Parents can help children establish healthy eating habits.
- Allow children to participate in food preparation and make the process fun, not a chore.
- Control the amount of “junk” food children eat.
- Make nutritious foods available.
- Turn off the television during mealtime and eat as a family.
Encourage healthy eating habits
Developing healthy eating habits in a child will last a lifetime. Encourage normal eating, which means eating when hungry and stopping when full. Children do not have to be members of the “clean plate club.” By encouraging normal eating you are encouraging healthy attitudes toward food. Allowing your child some responsibility helps them to grow up knowing how to manage food. Create a relaxed atmosphere at meals. As any parent knows, instilling healthy eating habits in children is challenging and requires patience.
If you are concerned that your child does not eat enough fruits and vegetables, look at your own diet. Do you eat a variety of fruits and vegetables? Remember that you are setting an example for your children.
Create a blueprint for a lifetime of healthy eating.
- Ask children to help prepare meals and involve them in the meal-planning process.
- Cut up fruits and vegetables in snack-size portions.
- Help your child learn which foods are healthy food choices.
- Include fruits and vegetables in every meal.
- Involve your children in menu preparation and grocery shopping.
- Limit high-calorie, high-fat and sugary snacks.
- Make mealtime a pleasurable event for all involved.
- Try new foods, savor flavors and swap recipes with friends.
One of the key ways to maintain a healthy weight is to control portion sizes. Research has shown that Americans often underestimate how many calories they are consuming each day by as much as 25 percent. “Super-sized” and “value-sized” food items have been on the rise in recent years and are available in grocery stores and restaurants — everywhere you look. Although these larger sized items generally contain two to three servings, it is common for children and adults to eat all portions as if it were one serving.
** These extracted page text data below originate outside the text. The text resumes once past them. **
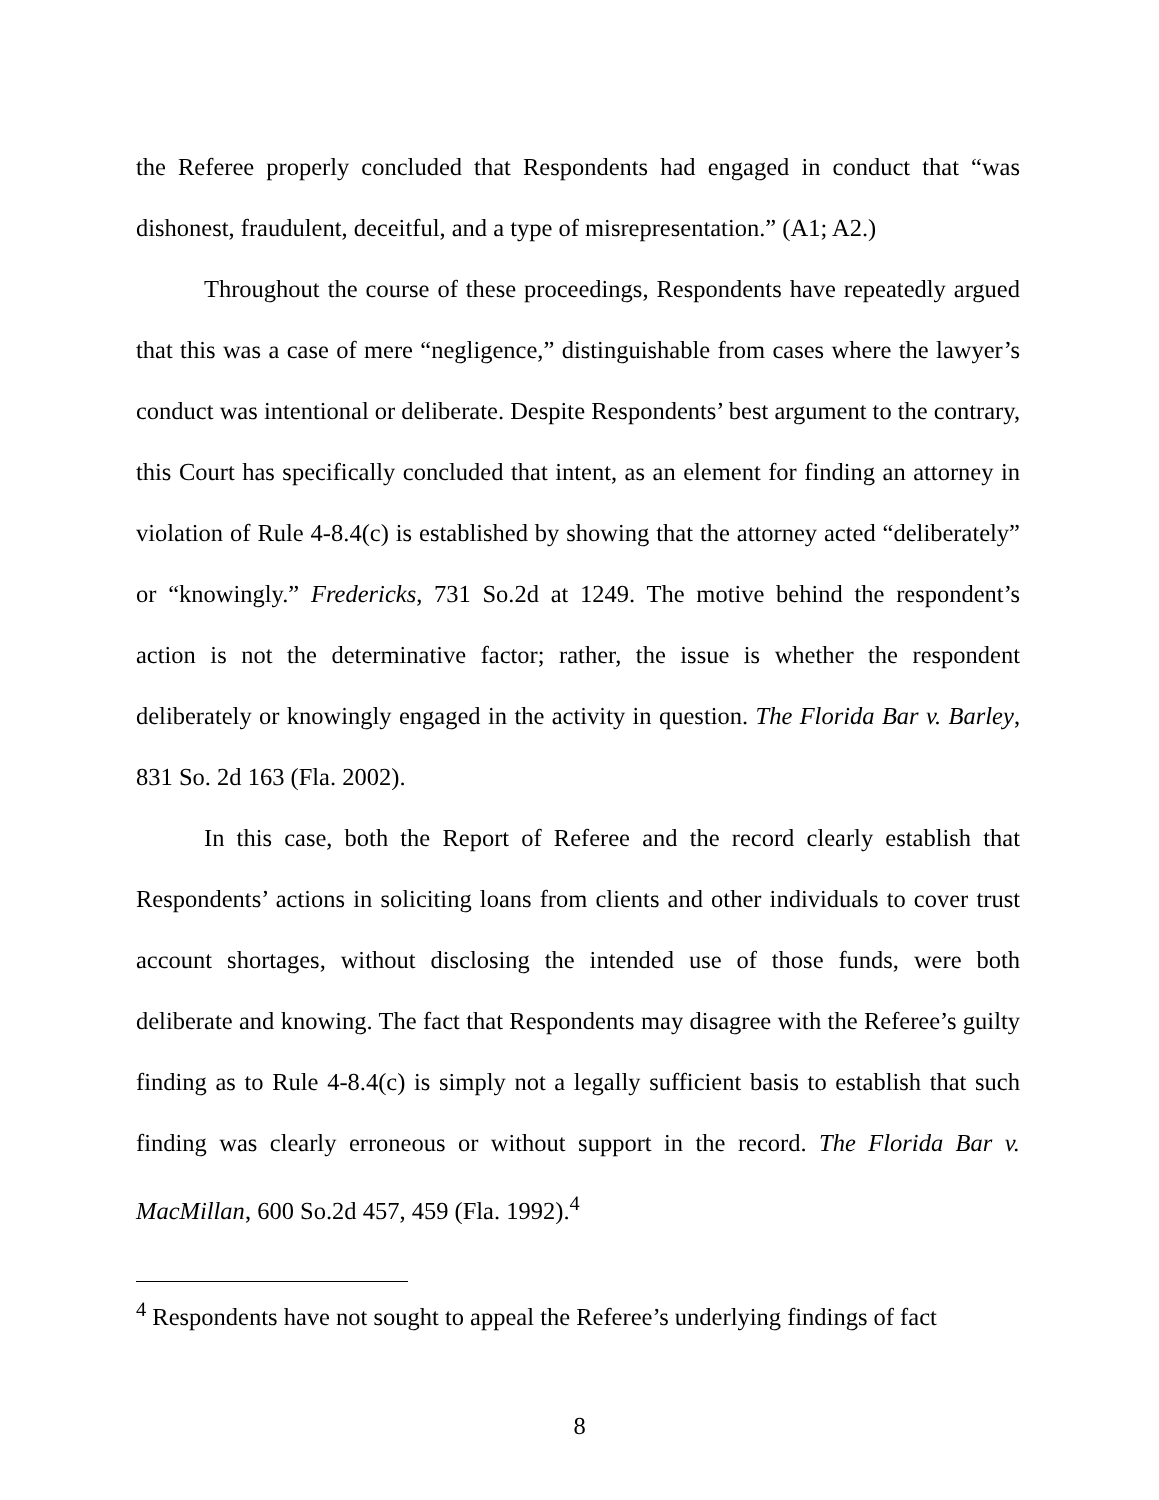the Referee properly concluded that Respondents had engaged in conduct that “was dishonest, fraudulent, deceitful, and a type of misrepresentation.” (A1; A2.)
Throughout the course of these proceedings, Respondents have repeatedly argued that this was a case of mere “negligence,” distinguishable from cases where the lawyer’s conduct was intentional or deliberate. Despite Respondents’ best argument to the contrary, this Court has specifically concluded that intent, as an element for finding an attorney in violation of Rule 4-8.4(c) is established by showing that the attorney acted “deliberately” or “knowingly.” Fredericks, 731 So.2d at 1249. The motive behind the respondent’s action is not the determinative factor; rather, the issue is whether the respondent deliberately or knowingly engaged in the activity in question. The Florida Bar v. Barley, 831 So. 2d 163 (Fla. 2002).
In this case, both the Report of Referee and the record clearly establish that Respondents’ actions in soliciting loans from clients and other individuals to cover trust account shortages, without disclosing the intended use of those funds, were both deliberate and knowing. The fact that Respondents may disagree with the Referee’s guilty finding as to Rule 4-8.4(c) is simply not a legally sufficient basis to establish that such finding was clearly erroneous or without support in the record. The Florida Bar v. MacMillan, 600 So.2d 457, 459 (Fla. 1992).<sup>4</sup>
<sup>4</sup> Respondents have not sought to appeal the Referee’s underlying findings of fact
8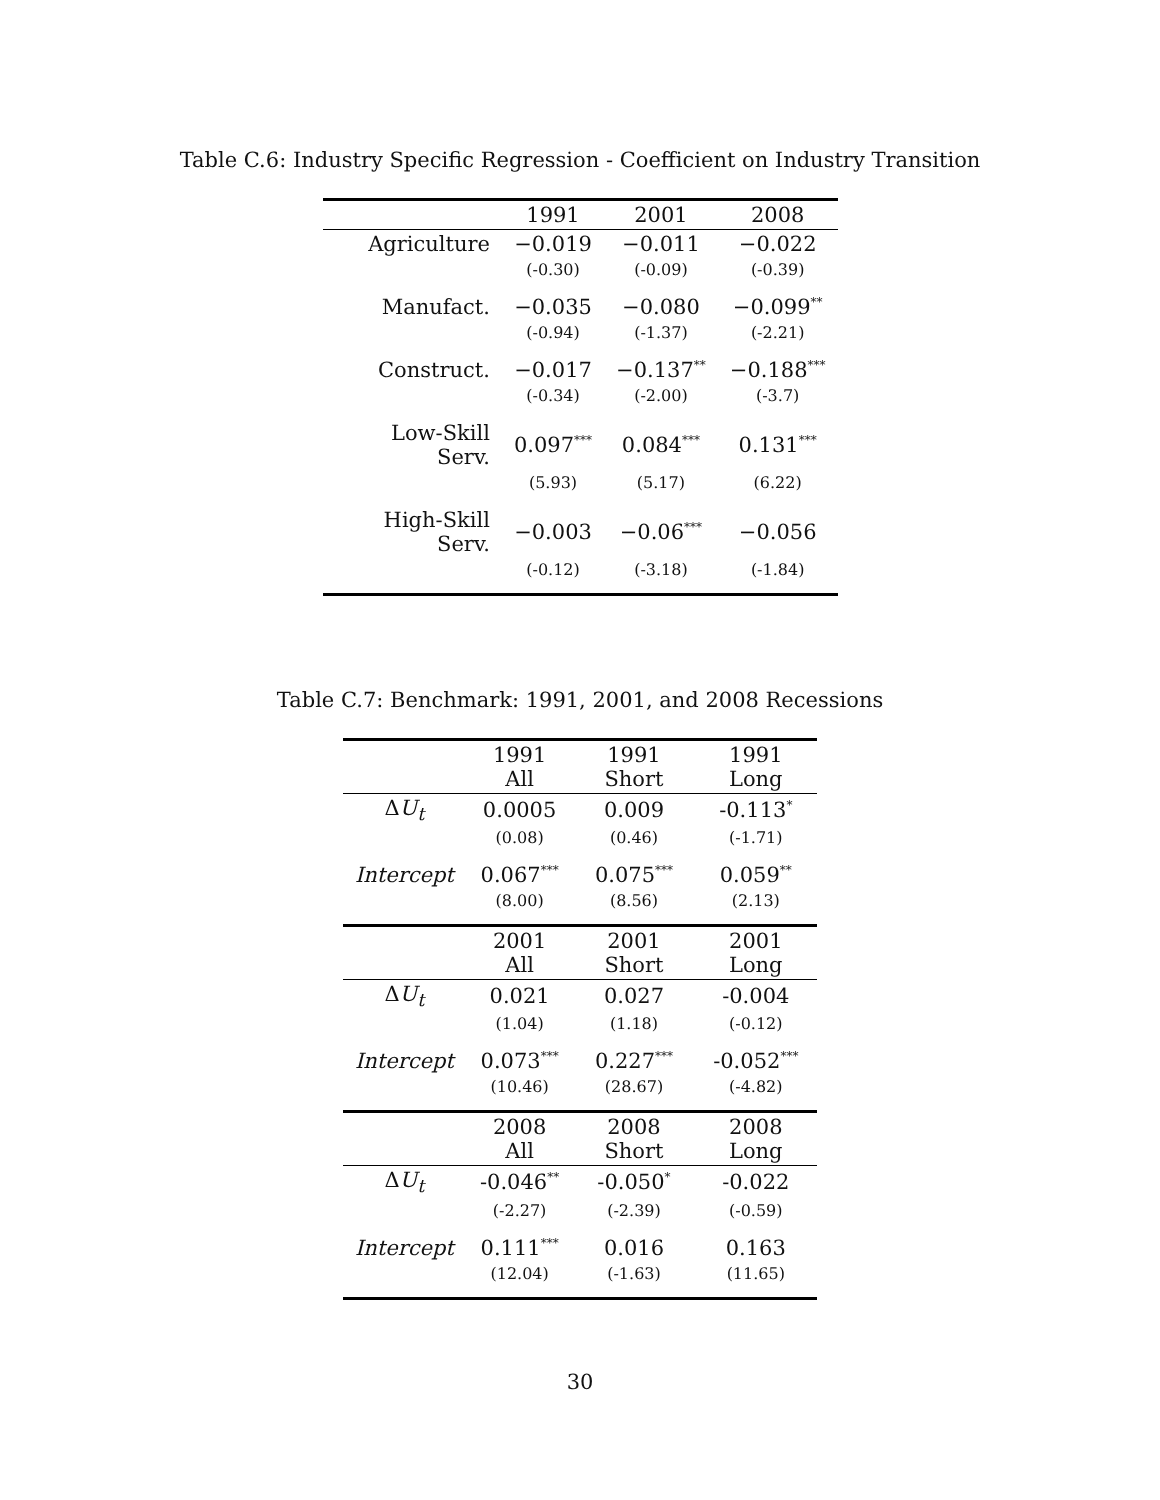Table C.6: Industry Specific Regression - Coefficient on Industry Transition
| | 1991 | 2001 | 2008 |
| --- | --- | --- | --- |
| Agriculture | −0.019 | −0.011 | −0.022 |
| | (-0.30) | (-0.09) | (-0.39) |
| Manufact. | −0.035 | −0.080 | −0.099<sup>**</sup> |
| | (-0.94) | (-1.37) | (-2.21) |
| Construct. | −0.017 | −0.137<sup>**</sup> | −0.188<sup>***</sup> |
| | (-0.34) | (-2.00) | (-3.7) |
| Low-Skill Serv. | 0.097<sup>***</sup> | 0.084<sup>***</sup> | 0.131<sup>***</sup> |
| | (5.93) | (5.17) | (6.22) |
| High-Skill Serv. | −0.003 | −0.06<sup>***</sup> | −0.056 |
| | (-0.12) | (-3.18) | (-1.84) |
Table C.7: Benchmark: 1991, 2001, and 2008 Recessions
| | 1991 All | 1991 Short | 1991 Long |
| --- | --- | --- | --- |
| Δ U<sub>t</sub> | 0.0005 | 0.009 | -0.113<sup>*</sup> |
| | (0.08) | (0.46) | (-1.71) |
| Intercept | 0.067<sup>***</sup> | 0.075<sup>***</sup> | 0.059<sup>**</sup> |
| | (8.00) | (8.56) | (2.13) |
| | 2001 All | 2001 Short | 2001 Long |
| Δ U<sub>t</sub> | 0.021 | 0.027 | -0.004 |
| | (1.04) | (1.18) | (-0.12) |
| Intercept | 0.073<sup>***</sup> | 0.227<sup>***</sup> | -0.052<sup>***</sup> |
| | (10.46) | (28.67) | (-4.82) |
| | 2008 All | 2008 Short | 2008 Long |
| Δ U<sub>t</sub> | -0.046<sup>**</sup> | -0.050<sup>*</sup> | -0.022 |
| | (-2.27) | (-2.39) | (-0.59) |
| Intercept | 0.111<sup>***</sup> | 0.016 | 0.163 |
| | (12.04) | (-1.63) | (11.65) |
30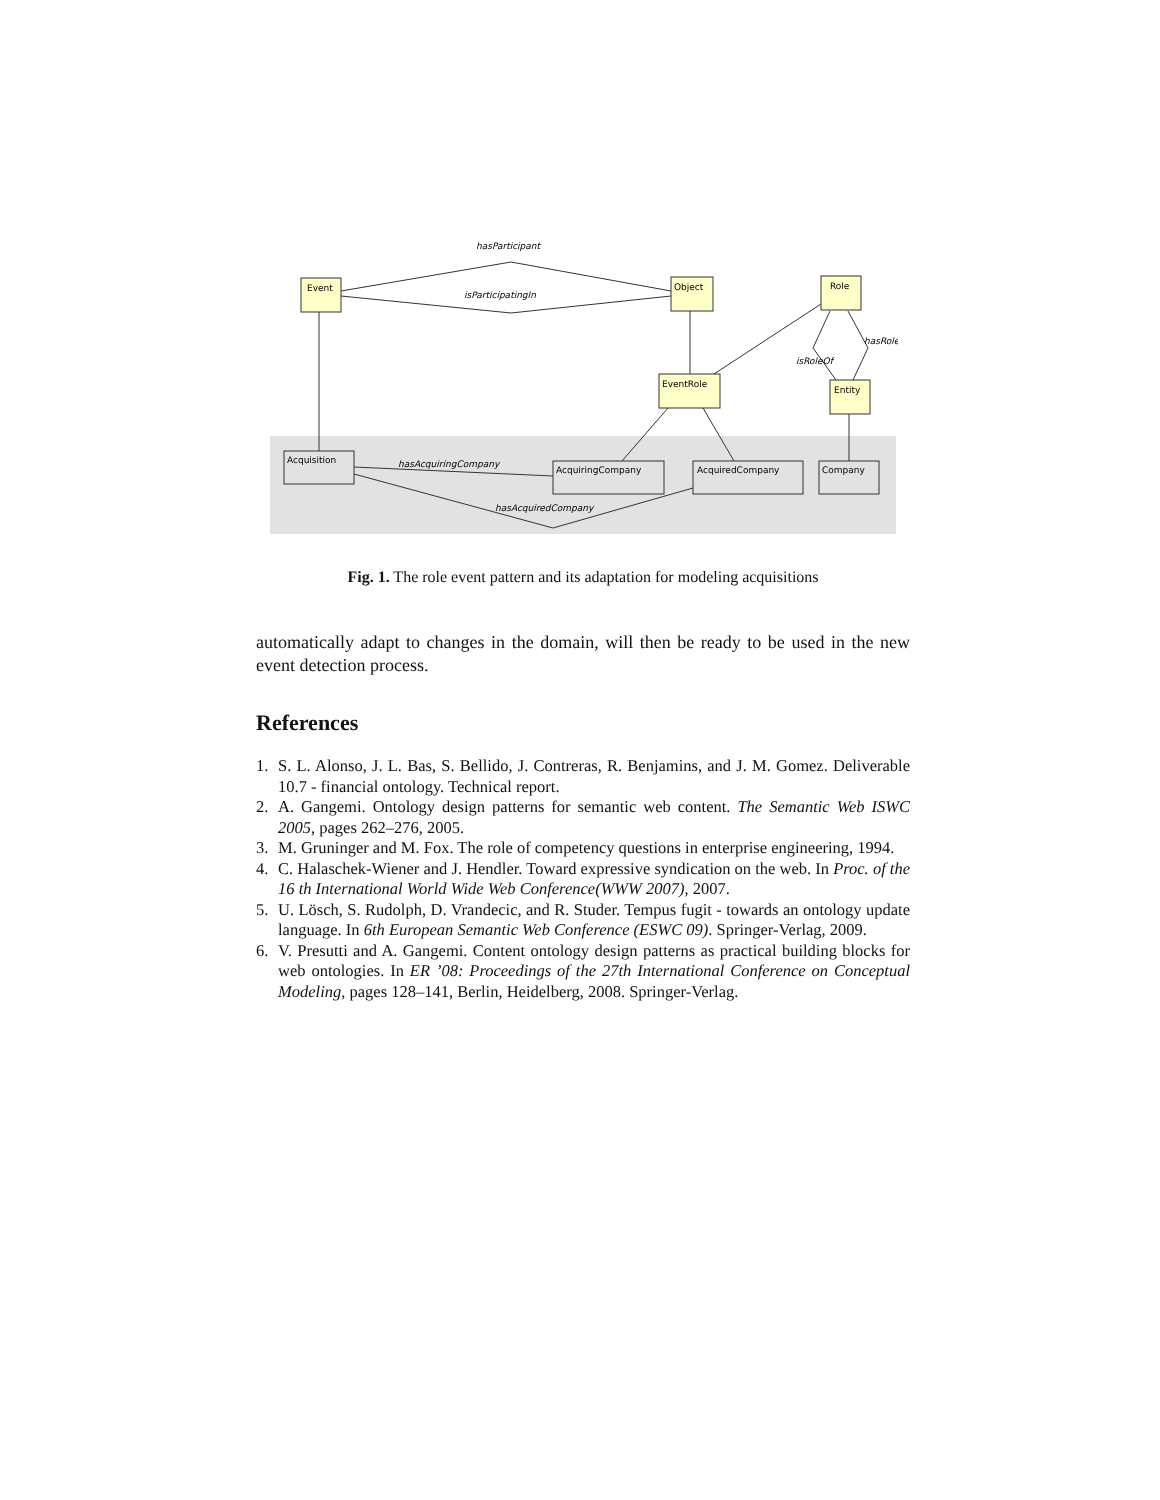Event
Object
Role
EventRole
Entity
Acquisition
AcquiringCompany
AcquiredCompany
Company
hasParticipant
isParticipatingIn
hasRole
isRoleOf
hasAcquiringCompany
hasAcquiredCompany
Fig. 1. The role event pattern and its adaptation for modeling acquisitions
automatically adapt to changes in the domain, will then be ready to be used in the new event detection process.
References
1. S. L. Alonso, J. L. Bas, S. Bellido, J. Contreras, R. Benjamins, and J. M. Gomez. Deliverable 10.7 - financial ontology. Technical report.
2. A. Gangemi. Ontology design patterns for semantic web content. The Semantic Web ISWC 2005, pages 262–276, 2005.
3. M. Gruninger and M. Fox. The role of competency questions in enterprise engineering, 1994.
4. C. Halaschek-Wiener and J. Hendler. Toward expressive syndication on the web. In Proc. of the 16 th International World Wide Web Conference(WWW 2007), 2007.
5. U. Lösch, S. Rudolph, D. Vrandecic, and R. Studer. Tempus fugit - towards an ontology update language. In 6th European Semantic Web Conference (ESWC 09). Springer-Verlag, 2009.
6. V. Presutti and A. Gangemi. Content ontology design patterns as practical building blocks for web ontologies. In ER ’08: Proceedings of the 27th International Conference on Conceptual Modeling, pages 128–141, Berlin, Heidelberg, 2008. Springer-Verlag.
Ways to control portion size
- Avoid eating out of a bag or carton.
- Use smaller dishes at meals.
- Serve food in the appropriate portion amounts.
- Store leftovers in separate, portion-controlled amounts.
Many children do not eat the required daily amounts of fruits and vegetables. Studies show that in many households adults do not currently eat enough fruits and vegetables either. Parents can experiment with recipes to find new ways to incorporate vegetables and fruits into meals, as well as try a variety of new foods, especially when produce is in season.
To set a good example for children, adults should enjoy eating the foods they want their children to eat. All family members should eat the same foods at meal times, together as a family. Preparing separate foods for family members sends the message that what is good for one person is not good for the other, and can lead to picky eating habits. Everyone at home should be involved in any changes, regardless of body weight, so that no child feels singled out.
Television plays a role in eating habits
While television can entertain and inform children, it also can have a negative effect on them. On average, today’s children spend more time watching television than they spend at school, or doing any other activity besides sleeping.
Children also get information about food from television that may be incorrect or misdirected. Often, they cannot tell the difference between the images presented on television and reality. The countless advertisements for soda, fast foods and “junk” foods influence children.
To ensure your child has a positive experience with television:
- Place limits on the amount of television children watch.
- Help children select programs that present realistic characters living healthy lifestyles.
- Turn off the television during meal times.
- Watch programs with your children and talk about the characters and food choices they see.